The present is connected to the future through the unfolding of circumstances. We know how those circumstances are unfolding. So, what will be history’s judgment of those who knew of the unfolding climate crisis but did not act to prevent it? When something could have been done, ethics require action. History has declared that “politically impossible” has never been an excuse for abject and wanton neglect.


About Ray Grigg

Ray Grigg is in his ninth year as a weekly environmental columnist for the Campbell River Courier-Islander on BC's Vancouver Island. Before this column, titled Shades of Green - now appearing on as well - Ray wrote a bi-weekly environmental column for five years. He is the author of seven internationally published books on Oriental philosophy, specifically Zen and Taoism. His academic background is in English literature, psychology, cultural history, and philosophy. He has travelled to some 45 countries around the globe.

1 thought on “The ethics of politically impossible

  1. The ecological crises are bound to get much worse, but yes, there are signs that a change of consciousness is also taking place, worldwide.
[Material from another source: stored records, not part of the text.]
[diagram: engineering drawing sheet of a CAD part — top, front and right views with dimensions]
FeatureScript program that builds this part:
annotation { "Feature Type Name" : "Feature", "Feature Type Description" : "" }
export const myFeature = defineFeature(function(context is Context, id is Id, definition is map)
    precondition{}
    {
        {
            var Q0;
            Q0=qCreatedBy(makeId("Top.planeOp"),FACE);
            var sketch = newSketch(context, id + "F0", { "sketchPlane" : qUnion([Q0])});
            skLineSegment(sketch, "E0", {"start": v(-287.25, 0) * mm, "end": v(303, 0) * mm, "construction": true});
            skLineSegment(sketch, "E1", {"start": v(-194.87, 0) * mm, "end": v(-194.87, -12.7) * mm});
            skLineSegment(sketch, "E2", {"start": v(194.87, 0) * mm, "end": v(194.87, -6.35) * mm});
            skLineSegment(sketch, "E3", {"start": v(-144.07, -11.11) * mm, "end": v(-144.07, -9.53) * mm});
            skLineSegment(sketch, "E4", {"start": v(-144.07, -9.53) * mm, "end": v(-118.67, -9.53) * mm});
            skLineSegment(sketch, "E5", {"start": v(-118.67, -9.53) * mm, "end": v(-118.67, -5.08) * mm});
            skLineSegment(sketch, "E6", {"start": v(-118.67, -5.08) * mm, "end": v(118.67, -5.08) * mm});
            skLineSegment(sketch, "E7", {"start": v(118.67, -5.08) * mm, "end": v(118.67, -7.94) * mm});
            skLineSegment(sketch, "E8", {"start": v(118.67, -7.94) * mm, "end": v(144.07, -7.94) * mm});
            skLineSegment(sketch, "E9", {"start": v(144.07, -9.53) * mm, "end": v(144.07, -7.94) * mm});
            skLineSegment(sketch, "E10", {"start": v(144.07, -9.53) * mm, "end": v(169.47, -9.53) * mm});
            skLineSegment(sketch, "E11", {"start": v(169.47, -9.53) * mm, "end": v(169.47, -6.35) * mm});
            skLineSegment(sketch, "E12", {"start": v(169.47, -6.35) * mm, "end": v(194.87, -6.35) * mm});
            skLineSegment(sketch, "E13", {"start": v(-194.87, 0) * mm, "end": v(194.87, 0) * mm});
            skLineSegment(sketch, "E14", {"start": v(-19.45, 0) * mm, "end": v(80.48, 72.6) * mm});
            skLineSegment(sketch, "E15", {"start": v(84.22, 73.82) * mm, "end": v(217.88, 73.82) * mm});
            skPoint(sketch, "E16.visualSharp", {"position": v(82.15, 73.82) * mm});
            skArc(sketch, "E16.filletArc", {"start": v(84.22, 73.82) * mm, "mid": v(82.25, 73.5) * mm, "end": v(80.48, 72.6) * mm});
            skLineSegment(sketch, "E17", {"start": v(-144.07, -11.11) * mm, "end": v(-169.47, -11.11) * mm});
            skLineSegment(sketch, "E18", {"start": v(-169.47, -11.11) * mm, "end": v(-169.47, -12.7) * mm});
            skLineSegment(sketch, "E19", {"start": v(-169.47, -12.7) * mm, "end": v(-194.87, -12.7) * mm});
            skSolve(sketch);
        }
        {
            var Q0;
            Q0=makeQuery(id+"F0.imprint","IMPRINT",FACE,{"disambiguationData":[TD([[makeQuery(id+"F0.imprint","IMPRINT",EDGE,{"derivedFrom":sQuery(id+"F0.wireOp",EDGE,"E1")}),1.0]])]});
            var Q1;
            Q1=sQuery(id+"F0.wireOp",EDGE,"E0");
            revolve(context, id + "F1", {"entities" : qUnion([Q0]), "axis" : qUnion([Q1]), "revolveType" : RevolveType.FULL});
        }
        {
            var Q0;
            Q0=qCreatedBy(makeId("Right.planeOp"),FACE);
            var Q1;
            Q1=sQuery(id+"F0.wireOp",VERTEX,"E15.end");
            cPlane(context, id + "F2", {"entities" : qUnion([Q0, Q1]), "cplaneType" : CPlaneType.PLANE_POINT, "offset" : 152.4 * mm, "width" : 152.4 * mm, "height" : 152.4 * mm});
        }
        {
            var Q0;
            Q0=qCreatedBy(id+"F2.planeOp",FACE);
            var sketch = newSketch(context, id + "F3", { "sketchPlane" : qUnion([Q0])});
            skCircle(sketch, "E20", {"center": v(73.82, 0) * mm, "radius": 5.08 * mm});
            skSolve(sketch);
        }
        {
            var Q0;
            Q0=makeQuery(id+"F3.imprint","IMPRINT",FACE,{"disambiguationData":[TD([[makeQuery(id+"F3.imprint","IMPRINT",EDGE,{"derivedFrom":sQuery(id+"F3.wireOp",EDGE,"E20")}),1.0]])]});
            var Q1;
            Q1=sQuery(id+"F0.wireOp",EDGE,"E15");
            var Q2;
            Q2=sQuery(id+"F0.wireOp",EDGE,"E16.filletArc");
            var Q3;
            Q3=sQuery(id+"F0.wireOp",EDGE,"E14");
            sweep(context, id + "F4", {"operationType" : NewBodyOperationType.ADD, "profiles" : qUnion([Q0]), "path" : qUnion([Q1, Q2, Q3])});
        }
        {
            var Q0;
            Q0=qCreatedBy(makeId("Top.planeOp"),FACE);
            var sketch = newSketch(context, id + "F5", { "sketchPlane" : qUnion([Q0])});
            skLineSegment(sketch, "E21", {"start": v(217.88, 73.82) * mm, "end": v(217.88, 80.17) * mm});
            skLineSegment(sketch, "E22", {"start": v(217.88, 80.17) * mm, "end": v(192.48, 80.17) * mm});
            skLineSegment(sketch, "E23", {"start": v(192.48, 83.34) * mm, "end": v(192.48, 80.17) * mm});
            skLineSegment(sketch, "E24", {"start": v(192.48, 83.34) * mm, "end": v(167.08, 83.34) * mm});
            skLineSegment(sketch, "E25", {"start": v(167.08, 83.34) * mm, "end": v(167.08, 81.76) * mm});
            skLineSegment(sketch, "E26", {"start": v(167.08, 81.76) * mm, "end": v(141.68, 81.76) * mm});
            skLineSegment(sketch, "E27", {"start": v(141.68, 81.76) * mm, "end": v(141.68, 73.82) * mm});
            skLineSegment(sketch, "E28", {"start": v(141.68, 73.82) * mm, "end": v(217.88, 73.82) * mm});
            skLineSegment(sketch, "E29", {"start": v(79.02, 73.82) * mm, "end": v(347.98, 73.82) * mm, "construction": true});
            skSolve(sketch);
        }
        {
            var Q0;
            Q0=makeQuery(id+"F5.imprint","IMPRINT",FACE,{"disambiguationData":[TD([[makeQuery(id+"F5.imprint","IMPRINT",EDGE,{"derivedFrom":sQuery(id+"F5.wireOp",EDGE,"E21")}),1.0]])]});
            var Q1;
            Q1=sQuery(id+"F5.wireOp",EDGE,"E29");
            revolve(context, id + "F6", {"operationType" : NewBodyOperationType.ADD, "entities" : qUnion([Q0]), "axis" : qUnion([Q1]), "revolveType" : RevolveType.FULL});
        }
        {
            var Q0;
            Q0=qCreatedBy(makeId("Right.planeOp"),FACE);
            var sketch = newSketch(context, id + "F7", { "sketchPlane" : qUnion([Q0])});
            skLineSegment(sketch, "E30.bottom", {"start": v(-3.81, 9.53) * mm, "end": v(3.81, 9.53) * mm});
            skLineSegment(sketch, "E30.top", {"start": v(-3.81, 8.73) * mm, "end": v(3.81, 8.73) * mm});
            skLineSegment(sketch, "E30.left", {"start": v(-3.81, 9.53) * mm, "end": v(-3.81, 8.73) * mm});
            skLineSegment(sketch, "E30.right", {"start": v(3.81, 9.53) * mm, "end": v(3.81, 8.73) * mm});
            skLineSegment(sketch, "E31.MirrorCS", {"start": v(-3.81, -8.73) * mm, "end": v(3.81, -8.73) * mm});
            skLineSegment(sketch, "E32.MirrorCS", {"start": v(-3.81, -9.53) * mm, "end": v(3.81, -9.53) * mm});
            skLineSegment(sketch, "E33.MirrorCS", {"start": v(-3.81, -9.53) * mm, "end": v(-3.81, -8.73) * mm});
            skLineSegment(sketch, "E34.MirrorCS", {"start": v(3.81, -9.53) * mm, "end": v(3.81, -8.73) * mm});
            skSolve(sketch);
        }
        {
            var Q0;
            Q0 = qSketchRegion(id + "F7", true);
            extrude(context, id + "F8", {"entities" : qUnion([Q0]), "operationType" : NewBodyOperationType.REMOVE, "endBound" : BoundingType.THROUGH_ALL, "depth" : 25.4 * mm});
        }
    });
But you must switch off the noise, the chatter, the TV, and listen.

    At the moment I am commenting from clear across the continent as yet another “historic” storm sets its sights on the East Coast. I have also been musing over American Indian activist Russell Means who passed away last weekend.

    Russell would tell of a hitchhiker who asked him what the topic of his upcoming lecture would be. “What you just gave up”, Russell answered. “What’s that?”, the hitch-hiker inquired. “Your freedom”, Russell replied, “You gave up your freedom the instant you got in this damn car.”

    Sometimes greater consciousness, new awareness, strikes like a bolt of lightning. May the human race be so lucky as the ice caps melt and the oceans rise.

    And if time seems short, Russell Means also reminded us that he did not fear death because nobody gets out of this world alive. There is ongoing creation beyond us and after us. It is better to leave this life as a warrior for generations to come.

    Thanks for the article. A pleasure, as always. And for listening.